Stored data
== Segment start ==

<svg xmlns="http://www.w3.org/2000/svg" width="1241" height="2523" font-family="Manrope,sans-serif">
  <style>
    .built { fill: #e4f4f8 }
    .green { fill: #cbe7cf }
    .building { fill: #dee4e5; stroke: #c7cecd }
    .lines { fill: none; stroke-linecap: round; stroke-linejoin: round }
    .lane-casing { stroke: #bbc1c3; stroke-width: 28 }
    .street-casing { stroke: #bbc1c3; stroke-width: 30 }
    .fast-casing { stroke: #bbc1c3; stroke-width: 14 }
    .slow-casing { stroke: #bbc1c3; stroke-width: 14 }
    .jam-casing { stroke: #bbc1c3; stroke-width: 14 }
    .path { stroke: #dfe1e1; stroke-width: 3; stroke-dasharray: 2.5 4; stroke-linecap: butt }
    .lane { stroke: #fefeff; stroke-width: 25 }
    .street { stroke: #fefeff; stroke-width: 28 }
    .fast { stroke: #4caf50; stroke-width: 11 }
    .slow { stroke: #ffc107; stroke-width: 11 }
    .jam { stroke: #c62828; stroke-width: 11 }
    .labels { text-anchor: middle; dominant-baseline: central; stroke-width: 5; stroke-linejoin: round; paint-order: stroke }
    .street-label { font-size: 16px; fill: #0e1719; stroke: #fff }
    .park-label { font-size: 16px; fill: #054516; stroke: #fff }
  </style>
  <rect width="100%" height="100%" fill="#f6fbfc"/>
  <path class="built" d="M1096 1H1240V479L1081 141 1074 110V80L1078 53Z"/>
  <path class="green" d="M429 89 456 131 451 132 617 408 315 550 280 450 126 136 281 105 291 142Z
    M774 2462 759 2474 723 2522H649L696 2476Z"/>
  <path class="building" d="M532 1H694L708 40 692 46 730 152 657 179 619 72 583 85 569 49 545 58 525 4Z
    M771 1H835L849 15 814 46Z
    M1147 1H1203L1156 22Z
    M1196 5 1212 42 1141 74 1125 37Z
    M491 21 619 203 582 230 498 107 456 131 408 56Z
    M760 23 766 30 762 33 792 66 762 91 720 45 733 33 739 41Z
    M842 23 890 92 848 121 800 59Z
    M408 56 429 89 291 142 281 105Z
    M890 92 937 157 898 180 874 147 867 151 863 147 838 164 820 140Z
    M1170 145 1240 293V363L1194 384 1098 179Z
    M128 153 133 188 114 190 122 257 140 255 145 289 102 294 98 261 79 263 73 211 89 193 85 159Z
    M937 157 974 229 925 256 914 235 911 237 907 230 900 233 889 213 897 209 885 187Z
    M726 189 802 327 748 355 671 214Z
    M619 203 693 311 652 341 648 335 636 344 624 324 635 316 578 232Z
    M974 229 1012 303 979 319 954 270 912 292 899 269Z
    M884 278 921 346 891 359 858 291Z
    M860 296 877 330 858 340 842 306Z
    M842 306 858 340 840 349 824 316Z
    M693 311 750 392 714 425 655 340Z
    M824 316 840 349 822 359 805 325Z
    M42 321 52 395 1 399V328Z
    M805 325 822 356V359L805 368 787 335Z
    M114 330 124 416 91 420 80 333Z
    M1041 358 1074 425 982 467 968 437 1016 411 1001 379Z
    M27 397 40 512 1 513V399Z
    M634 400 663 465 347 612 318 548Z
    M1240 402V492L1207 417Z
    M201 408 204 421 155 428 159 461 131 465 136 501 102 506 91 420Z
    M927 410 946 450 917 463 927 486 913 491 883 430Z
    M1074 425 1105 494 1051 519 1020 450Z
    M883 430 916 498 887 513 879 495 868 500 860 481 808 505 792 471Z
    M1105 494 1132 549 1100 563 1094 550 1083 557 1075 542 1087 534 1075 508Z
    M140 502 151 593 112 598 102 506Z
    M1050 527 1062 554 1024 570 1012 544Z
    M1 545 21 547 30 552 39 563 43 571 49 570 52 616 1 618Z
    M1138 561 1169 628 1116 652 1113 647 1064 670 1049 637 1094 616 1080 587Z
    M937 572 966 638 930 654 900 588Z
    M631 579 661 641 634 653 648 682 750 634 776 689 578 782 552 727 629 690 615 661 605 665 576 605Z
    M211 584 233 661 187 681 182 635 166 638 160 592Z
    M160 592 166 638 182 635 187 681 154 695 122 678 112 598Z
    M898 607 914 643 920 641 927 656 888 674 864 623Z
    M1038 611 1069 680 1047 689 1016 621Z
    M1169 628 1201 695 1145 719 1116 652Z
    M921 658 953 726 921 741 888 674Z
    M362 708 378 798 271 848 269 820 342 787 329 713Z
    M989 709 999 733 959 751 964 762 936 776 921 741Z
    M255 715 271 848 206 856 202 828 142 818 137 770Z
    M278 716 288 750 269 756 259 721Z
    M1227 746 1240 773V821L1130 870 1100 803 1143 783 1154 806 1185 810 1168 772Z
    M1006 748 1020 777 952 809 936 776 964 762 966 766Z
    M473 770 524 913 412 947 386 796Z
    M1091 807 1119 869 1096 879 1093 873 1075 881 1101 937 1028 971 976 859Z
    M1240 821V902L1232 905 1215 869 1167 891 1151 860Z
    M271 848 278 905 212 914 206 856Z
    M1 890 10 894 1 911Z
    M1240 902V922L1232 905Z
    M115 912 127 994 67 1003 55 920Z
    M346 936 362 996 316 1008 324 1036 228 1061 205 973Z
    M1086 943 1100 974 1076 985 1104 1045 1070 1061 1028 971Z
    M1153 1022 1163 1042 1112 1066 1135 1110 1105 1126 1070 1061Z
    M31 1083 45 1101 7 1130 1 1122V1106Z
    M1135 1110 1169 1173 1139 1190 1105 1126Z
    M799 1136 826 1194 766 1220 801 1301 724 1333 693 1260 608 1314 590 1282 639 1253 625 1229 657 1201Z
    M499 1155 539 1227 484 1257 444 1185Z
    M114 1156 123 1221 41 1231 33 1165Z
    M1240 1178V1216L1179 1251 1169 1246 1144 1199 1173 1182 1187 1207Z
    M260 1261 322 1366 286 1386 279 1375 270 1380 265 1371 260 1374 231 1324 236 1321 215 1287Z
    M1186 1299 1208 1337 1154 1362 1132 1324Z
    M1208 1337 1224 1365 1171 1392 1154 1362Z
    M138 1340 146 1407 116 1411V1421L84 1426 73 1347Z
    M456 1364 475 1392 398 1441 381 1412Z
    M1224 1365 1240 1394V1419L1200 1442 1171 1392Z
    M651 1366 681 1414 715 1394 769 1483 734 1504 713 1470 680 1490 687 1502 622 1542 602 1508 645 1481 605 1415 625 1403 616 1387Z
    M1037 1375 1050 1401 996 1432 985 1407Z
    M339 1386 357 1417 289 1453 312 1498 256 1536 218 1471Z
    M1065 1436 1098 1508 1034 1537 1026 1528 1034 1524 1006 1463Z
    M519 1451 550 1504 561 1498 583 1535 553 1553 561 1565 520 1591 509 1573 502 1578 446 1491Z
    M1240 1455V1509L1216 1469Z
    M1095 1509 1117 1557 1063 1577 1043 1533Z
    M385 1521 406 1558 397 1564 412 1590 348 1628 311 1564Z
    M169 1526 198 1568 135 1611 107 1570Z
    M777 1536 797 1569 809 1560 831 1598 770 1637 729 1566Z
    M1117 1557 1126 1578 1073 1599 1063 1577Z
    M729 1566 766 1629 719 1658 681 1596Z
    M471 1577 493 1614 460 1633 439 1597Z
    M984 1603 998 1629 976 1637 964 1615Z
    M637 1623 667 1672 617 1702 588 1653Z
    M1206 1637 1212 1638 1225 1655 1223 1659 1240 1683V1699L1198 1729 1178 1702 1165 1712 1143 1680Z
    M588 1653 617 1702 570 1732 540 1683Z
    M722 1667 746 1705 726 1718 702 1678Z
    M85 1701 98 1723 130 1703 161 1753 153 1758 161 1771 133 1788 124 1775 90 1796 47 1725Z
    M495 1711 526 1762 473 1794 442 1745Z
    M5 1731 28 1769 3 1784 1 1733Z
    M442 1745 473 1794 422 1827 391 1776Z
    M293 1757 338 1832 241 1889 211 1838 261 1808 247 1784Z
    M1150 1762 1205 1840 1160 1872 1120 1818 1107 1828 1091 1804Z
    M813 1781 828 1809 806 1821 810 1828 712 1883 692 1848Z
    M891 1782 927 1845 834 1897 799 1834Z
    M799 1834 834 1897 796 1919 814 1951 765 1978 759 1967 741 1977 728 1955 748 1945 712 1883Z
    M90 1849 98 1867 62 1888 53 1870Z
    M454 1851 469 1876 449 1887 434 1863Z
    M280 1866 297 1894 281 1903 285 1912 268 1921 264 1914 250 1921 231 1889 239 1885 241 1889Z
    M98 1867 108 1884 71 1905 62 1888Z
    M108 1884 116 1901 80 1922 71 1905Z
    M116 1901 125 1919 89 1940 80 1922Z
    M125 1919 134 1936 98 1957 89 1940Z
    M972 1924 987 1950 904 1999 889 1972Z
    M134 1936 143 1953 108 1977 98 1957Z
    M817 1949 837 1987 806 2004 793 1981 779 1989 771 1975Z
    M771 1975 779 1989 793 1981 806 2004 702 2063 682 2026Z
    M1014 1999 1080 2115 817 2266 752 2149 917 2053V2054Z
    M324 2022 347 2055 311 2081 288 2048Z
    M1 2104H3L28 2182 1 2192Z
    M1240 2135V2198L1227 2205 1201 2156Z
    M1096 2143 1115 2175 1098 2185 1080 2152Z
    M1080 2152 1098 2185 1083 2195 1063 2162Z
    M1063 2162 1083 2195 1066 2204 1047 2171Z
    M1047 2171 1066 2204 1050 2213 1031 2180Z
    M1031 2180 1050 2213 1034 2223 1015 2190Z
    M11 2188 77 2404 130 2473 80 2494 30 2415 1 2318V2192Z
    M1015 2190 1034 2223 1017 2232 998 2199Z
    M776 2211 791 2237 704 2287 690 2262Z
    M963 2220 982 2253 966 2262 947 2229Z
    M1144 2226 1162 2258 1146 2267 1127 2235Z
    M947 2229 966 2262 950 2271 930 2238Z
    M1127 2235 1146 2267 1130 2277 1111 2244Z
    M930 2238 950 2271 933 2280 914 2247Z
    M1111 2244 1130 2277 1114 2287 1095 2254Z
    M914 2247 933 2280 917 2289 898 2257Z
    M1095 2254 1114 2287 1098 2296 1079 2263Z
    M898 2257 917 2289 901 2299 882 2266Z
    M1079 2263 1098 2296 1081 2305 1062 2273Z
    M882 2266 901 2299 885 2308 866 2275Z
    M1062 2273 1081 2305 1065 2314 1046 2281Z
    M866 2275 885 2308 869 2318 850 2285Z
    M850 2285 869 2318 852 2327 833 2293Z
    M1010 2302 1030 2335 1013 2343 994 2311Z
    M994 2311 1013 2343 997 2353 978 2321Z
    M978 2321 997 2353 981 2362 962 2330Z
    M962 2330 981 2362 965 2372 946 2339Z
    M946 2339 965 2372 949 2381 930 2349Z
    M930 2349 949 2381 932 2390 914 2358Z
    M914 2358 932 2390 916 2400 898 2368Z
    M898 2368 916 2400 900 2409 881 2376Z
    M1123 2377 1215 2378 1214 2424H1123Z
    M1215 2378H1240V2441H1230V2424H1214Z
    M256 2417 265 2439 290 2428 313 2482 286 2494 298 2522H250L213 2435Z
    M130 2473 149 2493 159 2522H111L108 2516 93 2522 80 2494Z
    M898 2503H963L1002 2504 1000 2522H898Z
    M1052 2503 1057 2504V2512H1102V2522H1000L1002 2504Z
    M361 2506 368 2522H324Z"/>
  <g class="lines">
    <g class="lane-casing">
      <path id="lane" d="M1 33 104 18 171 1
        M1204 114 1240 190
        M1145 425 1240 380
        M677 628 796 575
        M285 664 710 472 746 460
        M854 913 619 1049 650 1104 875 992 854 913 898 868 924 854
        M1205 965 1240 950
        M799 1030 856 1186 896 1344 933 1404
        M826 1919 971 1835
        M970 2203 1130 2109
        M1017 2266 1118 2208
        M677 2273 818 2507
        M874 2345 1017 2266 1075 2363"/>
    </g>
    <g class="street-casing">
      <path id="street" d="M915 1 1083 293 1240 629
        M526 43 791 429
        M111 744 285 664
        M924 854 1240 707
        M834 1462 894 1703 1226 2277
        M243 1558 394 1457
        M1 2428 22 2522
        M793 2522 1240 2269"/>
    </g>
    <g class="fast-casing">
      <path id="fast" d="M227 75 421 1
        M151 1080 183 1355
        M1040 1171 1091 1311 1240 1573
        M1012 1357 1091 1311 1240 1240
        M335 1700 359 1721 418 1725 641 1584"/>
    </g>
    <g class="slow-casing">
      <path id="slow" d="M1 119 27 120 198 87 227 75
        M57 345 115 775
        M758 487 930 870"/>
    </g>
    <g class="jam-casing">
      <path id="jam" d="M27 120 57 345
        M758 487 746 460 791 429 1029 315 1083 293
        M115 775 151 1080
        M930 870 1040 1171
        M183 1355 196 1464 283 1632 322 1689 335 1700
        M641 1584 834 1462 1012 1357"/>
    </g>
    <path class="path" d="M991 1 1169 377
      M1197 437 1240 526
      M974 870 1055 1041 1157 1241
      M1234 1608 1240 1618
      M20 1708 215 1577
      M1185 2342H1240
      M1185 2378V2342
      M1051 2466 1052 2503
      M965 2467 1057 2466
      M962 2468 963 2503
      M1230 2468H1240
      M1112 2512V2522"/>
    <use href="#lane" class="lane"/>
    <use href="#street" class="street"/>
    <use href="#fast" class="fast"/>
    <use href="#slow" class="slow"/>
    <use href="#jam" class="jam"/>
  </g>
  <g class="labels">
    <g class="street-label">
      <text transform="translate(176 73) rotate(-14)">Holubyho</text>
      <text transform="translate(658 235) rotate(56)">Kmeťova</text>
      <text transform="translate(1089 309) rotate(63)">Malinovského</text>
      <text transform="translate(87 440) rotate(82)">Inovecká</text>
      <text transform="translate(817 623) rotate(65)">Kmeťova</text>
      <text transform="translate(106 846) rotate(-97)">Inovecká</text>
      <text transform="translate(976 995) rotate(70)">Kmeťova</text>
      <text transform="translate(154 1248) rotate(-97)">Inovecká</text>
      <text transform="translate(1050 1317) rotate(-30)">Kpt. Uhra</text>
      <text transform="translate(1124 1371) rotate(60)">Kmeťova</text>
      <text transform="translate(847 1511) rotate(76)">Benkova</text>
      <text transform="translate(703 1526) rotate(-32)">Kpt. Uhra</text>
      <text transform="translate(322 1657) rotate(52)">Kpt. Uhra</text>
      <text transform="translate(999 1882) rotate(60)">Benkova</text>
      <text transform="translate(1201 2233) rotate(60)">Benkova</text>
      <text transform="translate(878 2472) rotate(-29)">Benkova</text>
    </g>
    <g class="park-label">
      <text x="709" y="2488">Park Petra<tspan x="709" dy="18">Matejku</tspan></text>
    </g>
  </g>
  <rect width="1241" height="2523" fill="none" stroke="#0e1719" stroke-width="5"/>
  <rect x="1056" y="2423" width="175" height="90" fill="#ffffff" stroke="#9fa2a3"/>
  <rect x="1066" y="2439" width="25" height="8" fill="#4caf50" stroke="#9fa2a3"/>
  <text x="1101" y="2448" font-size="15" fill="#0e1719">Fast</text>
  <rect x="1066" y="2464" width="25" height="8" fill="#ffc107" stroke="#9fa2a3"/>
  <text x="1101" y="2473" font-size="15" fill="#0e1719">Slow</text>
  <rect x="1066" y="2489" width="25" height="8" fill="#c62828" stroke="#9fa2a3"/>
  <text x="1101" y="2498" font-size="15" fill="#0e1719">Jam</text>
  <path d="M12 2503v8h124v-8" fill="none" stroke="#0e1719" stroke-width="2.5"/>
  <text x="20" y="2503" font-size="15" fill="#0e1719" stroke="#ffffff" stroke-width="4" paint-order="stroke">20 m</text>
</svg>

== Segment end ==
== Segment start ==

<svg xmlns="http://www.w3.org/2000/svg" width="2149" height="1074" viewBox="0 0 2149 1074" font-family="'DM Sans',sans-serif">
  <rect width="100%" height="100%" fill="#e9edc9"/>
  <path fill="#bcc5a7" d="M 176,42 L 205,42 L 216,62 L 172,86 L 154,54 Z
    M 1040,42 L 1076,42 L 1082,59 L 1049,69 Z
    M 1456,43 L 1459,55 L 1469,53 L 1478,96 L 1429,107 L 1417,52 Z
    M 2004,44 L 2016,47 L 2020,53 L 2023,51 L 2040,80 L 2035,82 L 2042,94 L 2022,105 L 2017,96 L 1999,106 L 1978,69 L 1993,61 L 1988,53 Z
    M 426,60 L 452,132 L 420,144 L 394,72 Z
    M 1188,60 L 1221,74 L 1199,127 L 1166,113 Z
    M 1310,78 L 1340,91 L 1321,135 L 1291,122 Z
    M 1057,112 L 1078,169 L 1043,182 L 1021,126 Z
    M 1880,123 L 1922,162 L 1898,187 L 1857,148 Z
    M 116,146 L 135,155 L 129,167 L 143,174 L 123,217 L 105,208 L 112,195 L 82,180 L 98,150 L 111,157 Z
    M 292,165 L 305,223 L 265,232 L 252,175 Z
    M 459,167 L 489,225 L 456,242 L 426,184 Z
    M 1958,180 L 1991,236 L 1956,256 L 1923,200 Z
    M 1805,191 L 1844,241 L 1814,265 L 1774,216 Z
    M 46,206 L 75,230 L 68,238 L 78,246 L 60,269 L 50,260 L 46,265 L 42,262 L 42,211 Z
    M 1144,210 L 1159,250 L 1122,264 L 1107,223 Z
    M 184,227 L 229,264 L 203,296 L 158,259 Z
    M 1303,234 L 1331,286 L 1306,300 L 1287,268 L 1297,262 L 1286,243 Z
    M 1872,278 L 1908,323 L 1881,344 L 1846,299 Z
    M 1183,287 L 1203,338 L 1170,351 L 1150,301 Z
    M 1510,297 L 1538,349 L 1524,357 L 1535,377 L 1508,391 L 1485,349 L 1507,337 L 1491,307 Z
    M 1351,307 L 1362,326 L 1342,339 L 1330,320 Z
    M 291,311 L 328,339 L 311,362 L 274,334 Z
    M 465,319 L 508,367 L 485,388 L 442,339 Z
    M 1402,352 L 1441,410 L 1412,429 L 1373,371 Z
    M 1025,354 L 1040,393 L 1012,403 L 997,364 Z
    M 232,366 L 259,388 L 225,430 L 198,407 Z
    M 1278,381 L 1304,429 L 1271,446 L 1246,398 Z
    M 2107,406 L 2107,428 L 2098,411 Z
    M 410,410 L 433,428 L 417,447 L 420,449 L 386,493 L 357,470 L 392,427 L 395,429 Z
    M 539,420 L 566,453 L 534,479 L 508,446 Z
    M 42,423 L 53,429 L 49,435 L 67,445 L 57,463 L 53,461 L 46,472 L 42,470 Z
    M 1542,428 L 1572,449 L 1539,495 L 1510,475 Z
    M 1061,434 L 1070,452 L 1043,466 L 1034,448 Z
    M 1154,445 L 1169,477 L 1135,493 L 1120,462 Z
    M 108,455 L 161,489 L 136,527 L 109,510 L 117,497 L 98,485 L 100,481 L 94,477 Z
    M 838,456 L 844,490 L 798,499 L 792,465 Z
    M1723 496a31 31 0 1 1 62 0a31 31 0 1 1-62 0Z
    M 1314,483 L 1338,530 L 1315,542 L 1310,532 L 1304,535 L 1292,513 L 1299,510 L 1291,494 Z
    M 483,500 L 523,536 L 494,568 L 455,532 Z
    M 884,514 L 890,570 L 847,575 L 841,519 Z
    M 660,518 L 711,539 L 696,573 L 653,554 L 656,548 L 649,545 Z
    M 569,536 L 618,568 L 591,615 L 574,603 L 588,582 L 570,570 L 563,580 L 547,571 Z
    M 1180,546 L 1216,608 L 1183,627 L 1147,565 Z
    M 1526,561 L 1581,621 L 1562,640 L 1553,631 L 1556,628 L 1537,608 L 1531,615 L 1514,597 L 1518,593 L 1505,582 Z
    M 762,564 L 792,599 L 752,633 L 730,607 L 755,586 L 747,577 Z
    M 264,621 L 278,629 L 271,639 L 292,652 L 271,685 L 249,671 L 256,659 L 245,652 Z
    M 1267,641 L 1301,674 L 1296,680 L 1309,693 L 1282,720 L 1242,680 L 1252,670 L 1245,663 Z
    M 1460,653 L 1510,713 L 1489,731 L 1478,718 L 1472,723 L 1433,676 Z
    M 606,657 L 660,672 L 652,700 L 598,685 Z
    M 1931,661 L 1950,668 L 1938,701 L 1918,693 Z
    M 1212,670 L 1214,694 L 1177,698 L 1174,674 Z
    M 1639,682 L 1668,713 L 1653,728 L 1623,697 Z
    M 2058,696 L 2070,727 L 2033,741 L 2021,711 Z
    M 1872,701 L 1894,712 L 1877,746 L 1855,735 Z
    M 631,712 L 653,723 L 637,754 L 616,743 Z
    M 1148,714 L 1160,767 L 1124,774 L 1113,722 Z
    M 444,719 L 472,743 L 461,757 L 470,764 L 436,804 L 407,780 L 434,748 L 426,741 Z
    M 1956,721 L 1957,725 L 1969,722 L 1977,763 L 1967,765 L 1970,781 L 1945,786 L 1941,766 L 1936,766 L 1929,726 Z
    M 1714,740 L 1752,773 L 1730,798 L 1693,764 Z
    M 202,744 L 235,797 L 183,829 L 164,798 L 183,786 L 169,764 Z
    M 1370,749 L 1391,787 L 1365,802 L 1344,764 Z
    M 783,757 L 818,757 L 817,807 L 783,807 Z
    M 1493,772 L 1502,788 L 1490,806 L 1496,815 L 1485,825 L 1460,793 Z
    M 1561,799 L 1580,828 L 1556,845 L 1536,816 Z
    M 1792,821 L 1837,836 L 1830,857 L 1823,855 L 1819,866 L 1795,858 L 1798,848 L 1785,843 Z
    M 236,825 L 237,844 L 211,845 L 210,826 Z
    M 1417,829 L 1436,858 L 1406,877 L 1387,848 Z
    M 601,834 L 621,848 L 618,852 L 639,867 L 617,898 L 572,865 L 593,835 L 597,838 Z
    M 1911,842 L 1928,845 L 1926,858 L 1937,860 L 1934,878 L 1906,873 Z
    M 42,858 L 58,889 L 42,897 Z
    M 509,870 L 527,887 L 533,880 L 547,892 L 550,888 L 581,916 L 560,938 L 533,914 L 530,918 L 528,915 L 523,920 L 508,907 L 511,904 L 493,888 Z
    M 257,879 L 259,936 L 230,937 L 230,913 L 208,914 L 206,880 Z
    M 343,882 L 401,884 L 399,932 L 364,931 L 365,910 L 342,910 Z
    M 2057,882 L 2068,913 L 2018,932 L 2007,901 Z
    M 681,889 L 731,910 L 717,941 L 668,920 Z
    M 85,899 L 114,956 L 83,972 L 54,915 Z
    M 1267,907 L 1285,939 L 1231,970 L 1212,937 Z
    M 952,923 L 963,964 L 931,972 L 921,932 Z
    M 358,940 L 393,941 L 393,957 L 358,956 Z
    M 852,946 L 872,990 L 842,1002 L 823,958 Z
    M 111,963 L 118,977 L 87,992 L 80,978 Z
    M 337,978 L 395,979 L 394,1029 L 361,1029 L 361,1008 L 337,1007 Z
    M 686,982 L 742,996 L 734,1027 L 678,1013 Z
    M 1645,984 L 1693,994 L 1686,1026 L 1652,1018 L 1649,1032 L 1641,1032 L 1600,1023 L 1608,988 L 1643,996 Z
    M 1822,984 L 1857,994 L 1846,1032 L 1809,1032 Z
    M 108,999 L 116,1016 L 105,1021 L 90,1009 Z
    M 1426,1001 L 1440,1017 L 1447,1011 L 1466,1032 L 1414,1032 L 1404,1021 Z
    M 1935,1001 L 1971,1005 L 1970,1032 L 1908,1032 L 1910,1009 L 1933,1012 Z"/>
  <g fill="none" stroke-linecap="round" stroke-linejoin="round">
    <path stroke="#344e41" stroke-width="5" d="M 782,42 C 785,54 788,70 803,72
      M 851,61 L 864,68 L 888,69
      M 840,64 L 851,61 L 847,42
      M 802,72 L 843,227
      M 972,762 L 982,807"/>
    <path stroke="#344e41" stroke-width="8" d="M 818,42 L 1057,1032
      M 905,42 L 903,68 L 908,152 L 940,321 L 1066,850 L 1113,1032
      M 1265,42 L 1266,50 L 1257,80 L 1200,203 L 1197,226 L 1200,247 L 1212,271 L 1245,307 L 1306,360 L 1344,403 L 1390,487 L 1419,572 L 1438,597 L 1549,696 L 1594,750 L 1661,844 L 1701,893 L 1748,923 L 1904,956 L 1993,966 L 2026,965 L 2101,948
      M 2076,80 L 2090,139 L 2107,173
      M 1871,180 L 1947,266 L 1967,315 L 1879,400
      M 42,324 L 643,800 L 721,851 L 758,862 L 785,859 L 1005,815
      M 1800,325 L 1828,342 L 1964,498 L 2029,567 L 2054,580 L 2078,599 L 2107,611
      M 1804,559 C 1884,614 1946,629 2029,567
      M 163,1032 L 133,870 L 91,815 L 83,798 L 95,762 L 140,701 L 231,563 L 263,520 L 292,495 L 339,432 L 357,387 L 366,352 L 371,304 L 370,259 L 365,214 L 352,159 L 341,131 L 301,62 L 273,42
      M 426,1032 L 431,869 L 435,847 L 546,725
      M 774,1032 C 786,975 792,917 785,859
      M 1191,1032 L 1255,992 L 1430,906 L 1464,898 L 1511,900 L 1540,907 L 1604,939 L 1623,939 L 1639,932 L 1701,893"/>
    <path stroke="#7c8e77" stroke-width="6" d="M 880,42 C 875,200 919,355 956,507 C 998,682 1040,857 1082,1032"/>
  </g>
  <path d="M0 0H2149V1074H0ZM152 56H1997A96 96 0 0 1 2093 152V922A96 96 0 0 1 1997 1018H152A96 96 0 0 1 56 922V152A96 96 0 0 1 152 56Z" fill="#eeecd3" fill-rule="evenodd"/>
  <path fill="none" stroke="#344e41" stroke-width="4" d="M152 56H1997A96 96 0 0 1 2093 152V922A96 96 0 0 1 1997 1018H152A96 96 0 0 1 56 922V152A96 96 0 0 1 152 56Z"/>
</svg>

== Segment end ==

Give back the records above exactly, limited to the lines between the one holding "M 509,870 L" and the one holding "M 1871,180 L", inclusive.

    M 509,870 L 527,887 L 533,880 L 547,892 L 550,888 L 581,916 L 560,938 L 533,914 L 530,918 L 528,915 L 523,920 L 508,907 L 511,904 L 493,888 Z
    M 257,879 L 259,936 L 230,937 L 230,913 L 208,914 L 206,880 Z
    M 343,882 L 401,884 L 399,932 L 364,931 L 365,910 L 342,910 Z
    M 2057,882 L 2068,913 L 2018,932 L 2007,901 Z
    M 681,889 L 731,910 L 717,941 L 668,920 Z
    M 85,899 L 114,956 L 83,972 L 54,915 Z
    M 1267,907 L 1285,939 L 1231,970 L 1212,937 Z
    M 952,923 L 963,964 L 931,972 L 921,932 Z
    M 358,940 L 393,941 L 393,957 L 358,956 Z
    M 852,946 L 872,990 L 842,1002 L 823,958 Z
    M 111,963 L 118,977 L 87,992 L 80,978 Z
    M 337,978 L 395,979 L 394,1029 L 361,1029 L 361,1008 L 337,1007 Z
    M 686,982 L 742,996 L 734,1027 L 678,1013 Z
    M 1645,984 L 1693,994 L 1686,1026 L 1652,1018 L 1649,1032 L 1641,1032 L 1600,1023 L 1608,988 L 1643,996 Z
    M 1822,984 L 1857,994 L 1846,1032 L 1809,1032 Z
    M 108,999 L 116,1016 L 105,1021 L 90,1009 Z
    M 1426,1001 L 1440,1017 L 1447,1011 L 1466,1032 L 1414,1032 L 1404,1021 Z
    M 1935,1001 L 1971,1005 L 1970,1032 L 1908,1032 L 1910,1009 L 1933,1012 Z"/>
  <g fill="none" stroke-linecap="round" stroke-linejoin="round">
    <path stroke="#344e41" stroke-width="5" d="M 782,42 C 785,54 788,70 803,72
      M 851,61 L 864,68 L 888,69
      M 840,64 L 851,61 L 847,42
      M 802,72 L 843,227
      M 972,762 L 982,807"/>
    <path stroke="#344e41" stroke-width="8" d="M 818,42 L 1057,1032
      M 905,42 L 903,68 L 908,152 L 940,321 L 1066,850 L 1113,1032
      M 1265,42 L 1266,50 L 1257,80 L 1200,203 L 1197,226 L 1200,247 L 1212,271 L 1245,307 L 1306,360 L 1344,403 L 1390,487 L 1419,572 L 1438,597 L 1549,696 L 1594,750 L 1661,844 L 1701,893 L 1748,923 L 1904,956 L 1993,966 L 2026,965 L 2101,948
      M 2076,80 L 2090,139 L 2107,173
      M 1871,180 L 1947,266 L 1967,315 L 1879,400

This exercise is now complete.